You are now in a chat session with the agent. The agent has context of your entire codebase.

Example Workflows

A. Explaining Code

You: "Explain how the GraphConnection class works and where it is instantiated." Agent: Will query its internal knowledge graph (Mangle) to find symbols and cross-references, then explain it to you.

B. Refactoring

You: "Rename the connect method to establish_connection and update all callers." Agent:

  1. Identifies all references.
  2. Proposes a plan.
  3. Generates a diff.
  4. Asks for your approval (/approve).

C. Running Tests (The "Tactile" Layer)

You: "Run the tests for the connection module." Agent:

  1. Spins up a Docker container mirroring your environment.
  2. Installs dependencies (from requirements.txt).
  3. Executes pytest inside the container.
  4. Reports usage and results back to you.

3. Sandboxed Execution

One of CodeNERD's strongest features for Python is Sandboxed Execution. It doesn't run code on your host machine.

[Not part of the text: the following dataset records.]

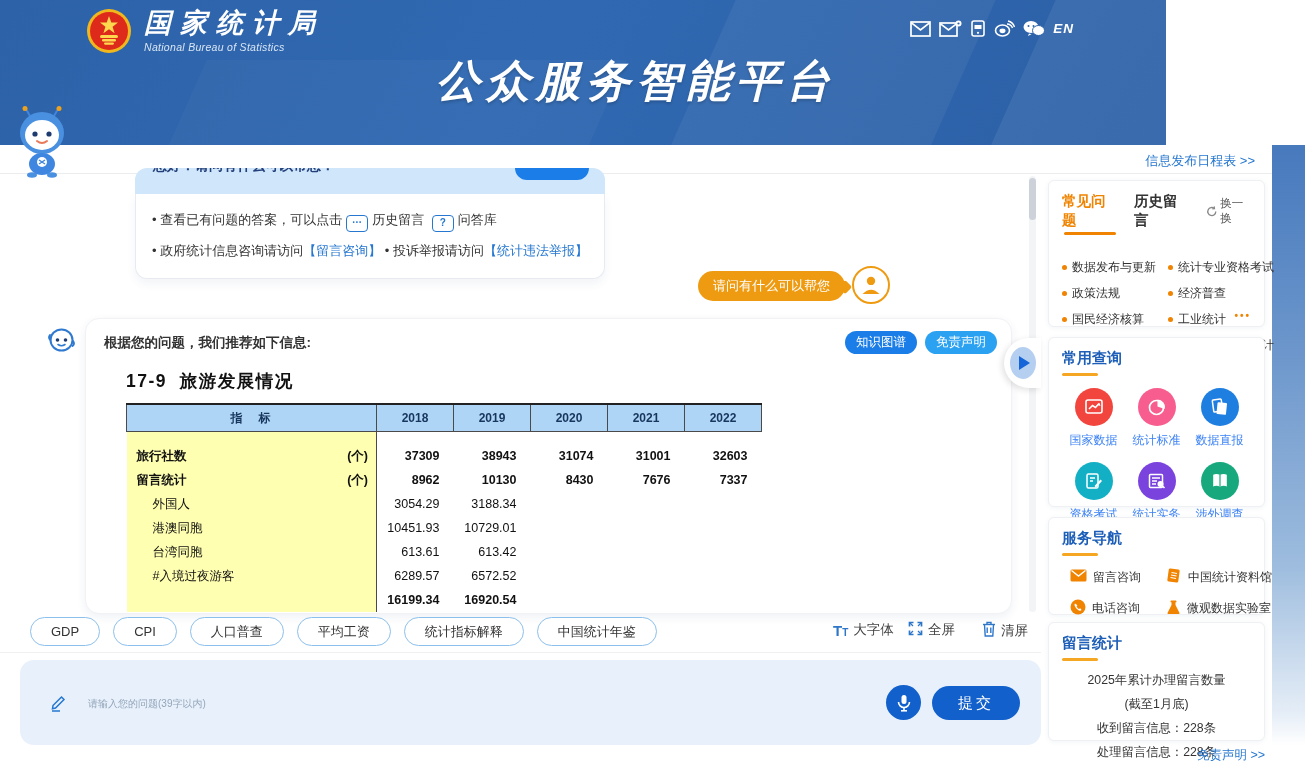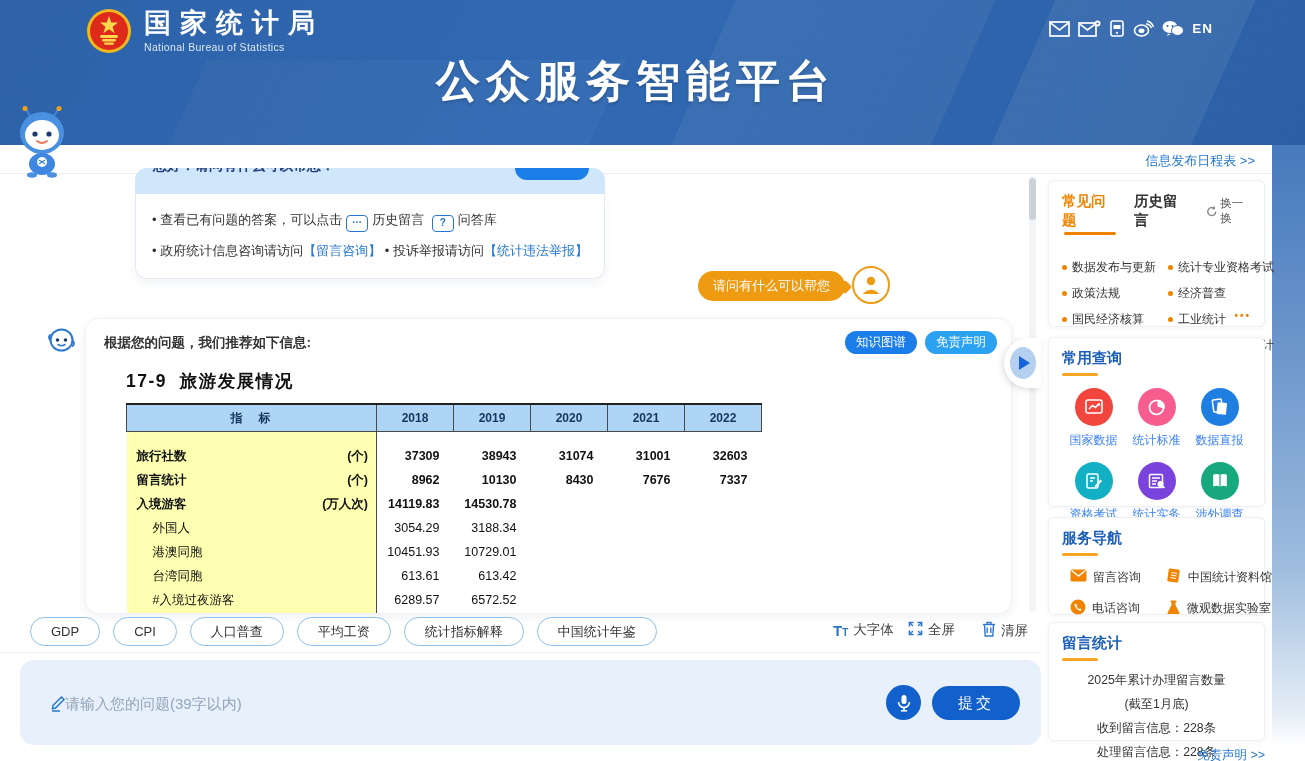--- a/index.html
+++ b/index.html
@@ -1,21 +1,21 @@
 <!DOCTYPE html>
 <html><head>
 <meta charset="utf-8">
 <style>
   html,body{margin:0;padding:0;background:#fff;}
   body{width:1305px;height:761px;overflow:hidden;font-family:"Liberation Sans","DejaVu Sans",sans-serif;}
   .page{position:relative;width:1305px;height:761px;background:#fff;overflow:hidden;}
 
   
-  .header{position:absolute;top:0;left:0;width:1305px;height:145px;
-    background:linear-gradient(120deg,#2d62a8 0%,#3069b2 45%,#2c60a6 100%);overflow:hidden;}
+  .header{position:absolute;top:0;left:0;width:1166px;height:145px;
+    background:linear-gradient(120deg,#2d62a8 0%,#3069b2 45%,#2c60a6 100%);overflow:hidden;font-style:italic;}
   .streak{position:absolute;background:rgba(255,255,255,.055);transform:skewX(-24deg);}
   .s1{left:700px;top:-20px;width:260px;height:200px;}
   .s2{left:1020px;top:-20px;width:200px;height:200px;background:rgba(255,255,255,.07);}
   .s3{left:180px;top:60px;width:420px;height:120px;background:rgba(255,255,255,.03);}
   .logo-wrap{position:absolute;left:86px;top:8px;display:flex;align-items:flex-start;gap:12px;}
   .agency{display:flex;flex-direction:column;}
   .agency-name{color:#fff;font-size:27px;font-weight:bold;letter-spacing:9px;line-height:30px;}
   .agency-en{color:#d9e6f5;font-size:10.5px;margin-top:3px;letter-spacing:.3px;}
   .hdr-icons{position:absolute;right:92px;top:20px;display:flex;align-items:center;gap:8px;}
   .hdr-icons svg{display:block;}
@@ -97,22 +97,22 @@
   .tool-font{left:833px;}
   .tool-full{left:908px;}
   .tool-clear{left:982px;}
   .tt{color:#2e77c8;font-weight:bold;font-size:15px;line-height:1;}
   .tt small{font-size:10px;font-weight:bold;}
   .bottom-divider{position:absolute;left:0;top:652px;width:1041px;height:1px;background:#eef0f2;}
 
   
   .input-bar{position:absolute;left:20px;top:660px;width:1021px;height:85px;background:#e8f1fb;border-radius:14px;z-index:3;}
   .pen-ic{position:absolute;left:30px;top:34px;}
-  .q-input{position:absolute;left:43px;top:27px;width:760px;height:30px;background:transparent;border:none;outline:none;
-    font-size:15px;color:#4c1d95;font-family:inherit;}
+  .q-input{position:absolute;left:66px;top:27px;width:760px;height:30px;background:transparent;border:none;outline:none;
+    font-size:10px;color:#4c1d95;font-family:inherit;}
   .q-input::placeholder{color:#93a5ba;}
   .mic-btn{position:absolute;left:866px;top:25px;width:35px;height:35px;border-radius:50%;background:#1160cb;border:none;
     display:flex;align-items:center;justify-content:center;cursor:pointer;}
   .submit-btn{position:absolute;left:912px;top:26px;width:88px;height:34px;border-radius:17px;background:#1160cb;border:none;
     color:#fff;font-size:15px;letter-spacing:3px;cursor:pointer;font-family:inherit;}
 
   
   .card{position:absolute;left:1048px;width:217px;background:#fff;border:1px solid #eef0f4;border-radius:6px;
     box-shadow:0 1px 5px rgba(30,60,120,.06);box-sizing:border-box;padding:11px 13px;z-index:3;}
   .card-faq{top:180px;height:147px;}
@@ -332,33 +332,20 @@
                 <span class="unit">(个)</span>
               </div>
             </td>
             <td class="num">8962</td>
             <td class="num">10130</td>
             <td class="num">8430</td>
             <td class="num">7676</td>
             <td class="num">7337</td>
           </tr>
 
-          <tr class="bold-row">
-            <td class="lbl">
-              <div class="lblwrap">
-                <span>入境游客</span>
-                <span class="unit">(万人次)</span>
-              </div>
-            </td>
-            <td class="num">14119.83</td>
-            <td class="num">14530.78</td>
-            <td class="num"></td>
-            <td class="num"></td>
-            <td class="num"></td>
-          </tr>
 
           <tr>
             <td class="lbl">
               <div class="lblwrap">
                 <span>外国人</span>
                 <span class="unit"></span>
               </div>
             </td>
             <td class="num">3054.29</td>
             <td class="num">3188.34</td>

When you ask it to "Run tests" or "Verify this fix":

  1. It creates a Docker container tagged nerd-python-<repo>.
  2. It mounts your code (or clones it).
  3. It creates a virtual environment inside the container.
  4. It executes the command.

This means you can let the agent iterate on fixes without worrying about it messing up your local environment.

Troubleshooting

"No tests found"

  • Ensure you have pytest installed in your project.
  • Check that your test files usually follow test_*.py.

"Docker error"

  • Make sure Docker Desktop (or engine) is running.
  • Run docker ps to see if CodeNERD containers are active.